● **PROVIDED PASSAGE**:
January 24, 2015
From what I heard, Buffalo, NY had about a thousand feet of snow this year. I would assume the nine graduate students and one professor from the University of Buffalo, School of Pharmacology experienced quite a shock last Monday when they arrived here in Honduras. They certainly did pick the best time of the year to come. They ended up at Shoulder to Shoulder’s clinic in Santa Lucia, one of the hottest, driest, and lowest spots in all of Honduras. The climate must have been a great shock, though perhaps a welcome one, to their bodies. The culture shock must have been pretty intense as well. They took two days to get to Santa Lucia from Tegucigalpa. They spent Monday night in a nice hotel in Siguatepeque about an hour and a half outside Tegucigalpa. The next day, however, was about five and one half hours over and down the mountains, four of which they traveled on the treacherous dirt roads, washed out and eroding. They arrived to be confronted with trickle showers, low power electricity, spotty and slow internet, the new ways of a new people, and everyone speaking Spanish.
Shoulder to Shoulder is excited to have the University of Buffalo here for the first time. The pharmacology school offers a unique brigade experience. They offered workshops with various groups like the pregnancy club in Magdalena where Laura and I met up with them. They were able to offer insight to the women relative to what medicines can and can’t be taken during pregnancy, how pharmacology works in health in general, preventative care strategies, etc. The doctors and nurses at the various clinics and health centers were impressed and pleased with the brigade work. The doctors and nurses, and even the health promoters, are so often overwhelmed dealing with large volumes of patients and emergencies that they don’t find the time for teaching prevention and home health care. The work Buffalo did was tremendously valuable and greatly appreciated.

● **PROBLEMS AND TASKS**:
1: For the post about the Buffalo brigade, say whether each statement agrees with it: (a) The group spent Monday night in Siguatepeque. (b) This was the University of Buffalo's second visit with Shoulder to Shoulder. (c) The group reached Santa Lucia from Tegucigalpa in one day. Answer yes or no for each and quote the words of the post that settle it.
2: In the post about the Buffalo brigade, at which group did the writer and Laura meet up with the students?
3: Reproduce the part of the post about the Buffalo brigade that opens with the words containing "Shoulder to Shoulder is" and closes with "and greatly appreciated.".
The entries after this text aren't needed.

● **THE DATA**:
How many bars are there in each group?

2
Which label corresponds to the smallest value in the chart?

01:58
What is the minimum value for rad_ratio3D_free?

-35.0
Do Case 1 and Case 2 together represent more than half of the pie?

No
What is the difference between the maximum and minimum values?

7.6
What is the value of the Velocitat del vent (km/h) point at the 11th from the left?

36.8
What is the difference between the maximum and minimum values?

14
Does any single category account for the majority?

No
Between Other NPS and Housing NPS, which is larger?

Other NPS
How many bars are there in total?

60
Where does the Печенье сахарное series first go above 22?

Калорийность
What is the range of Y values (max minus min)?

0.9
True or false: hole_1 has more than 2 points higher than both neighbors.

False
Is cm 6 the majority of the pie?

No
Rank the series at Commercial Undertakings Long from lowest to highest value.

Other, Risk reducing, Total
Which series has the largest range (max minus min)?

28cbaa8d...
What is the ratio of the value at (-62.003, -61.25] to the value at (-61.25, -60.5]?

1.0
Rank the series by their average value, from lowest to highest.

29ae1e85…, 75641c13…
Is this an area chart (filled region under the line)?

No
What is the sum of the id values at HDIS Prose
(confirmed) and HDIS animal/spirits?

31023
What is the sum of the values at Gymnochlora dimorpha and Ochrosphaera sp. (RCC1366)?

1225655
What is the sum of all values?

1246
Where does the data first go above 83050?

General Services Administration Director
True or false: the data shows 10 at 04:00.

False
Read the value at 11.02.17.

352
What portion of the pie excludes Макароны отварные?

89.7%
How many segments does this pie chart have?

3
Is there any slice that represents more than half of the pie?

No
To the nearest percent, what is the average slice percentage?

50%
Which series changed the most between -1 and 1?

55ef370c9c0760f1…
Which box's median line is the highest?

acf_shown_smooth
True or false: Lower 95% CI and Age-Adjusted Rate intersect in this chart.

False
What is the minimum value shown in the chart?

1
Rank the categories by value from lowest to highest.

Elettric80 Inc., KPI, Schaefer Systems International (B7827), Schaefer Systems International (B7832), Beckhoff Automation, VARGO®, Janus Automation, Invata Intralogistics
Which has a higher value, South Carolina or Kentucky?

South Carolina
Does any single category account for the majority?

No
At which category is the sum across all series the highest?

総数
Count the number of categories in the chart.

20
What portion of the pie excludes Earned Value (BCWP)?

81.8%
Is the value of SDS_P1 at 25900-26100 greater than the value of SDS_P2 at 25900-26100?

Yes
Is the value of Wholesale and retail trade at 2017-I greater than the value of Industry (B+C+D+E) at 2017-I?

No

● **COMPLETED EXERCISE**:
1:
(a) Yes: "They spent Monday night in a nice hotel in Siguatepeque about an hour and a half outside Tegucigalpa."
(b) No: "Shoulder to Shoulder is excited to have the University of Buffalo here for the first time."
(c) No: "They took two days to get to Santa Lucia from Tegucigalpa."

2: The pregnancy club in Magdalena.

3:
Shoulder to Shoulder is excited to have the University of Buffalo here for the first time. The pharmacology school offers a unique brigade experience. They offered workshops with various groups like the pregnancy club in Magdalena where Laura and I met up with them. They were able to offer insight to the women relative to what medicines can and can’t be taken during pregnancy, how pharmacology works in health in general, preventative care strategies, etc. The doctors and nurses at the various clinics and health centers were impressed and pleased with the brigade work. The doctors and nurses, and even the health promoters, are so often overwhelmed dealing with large volumes of patients and emergencies that they don’t find the time for teaching prevention and home health care. The work Buffalo did was tremendously valuable and greatly appreciated.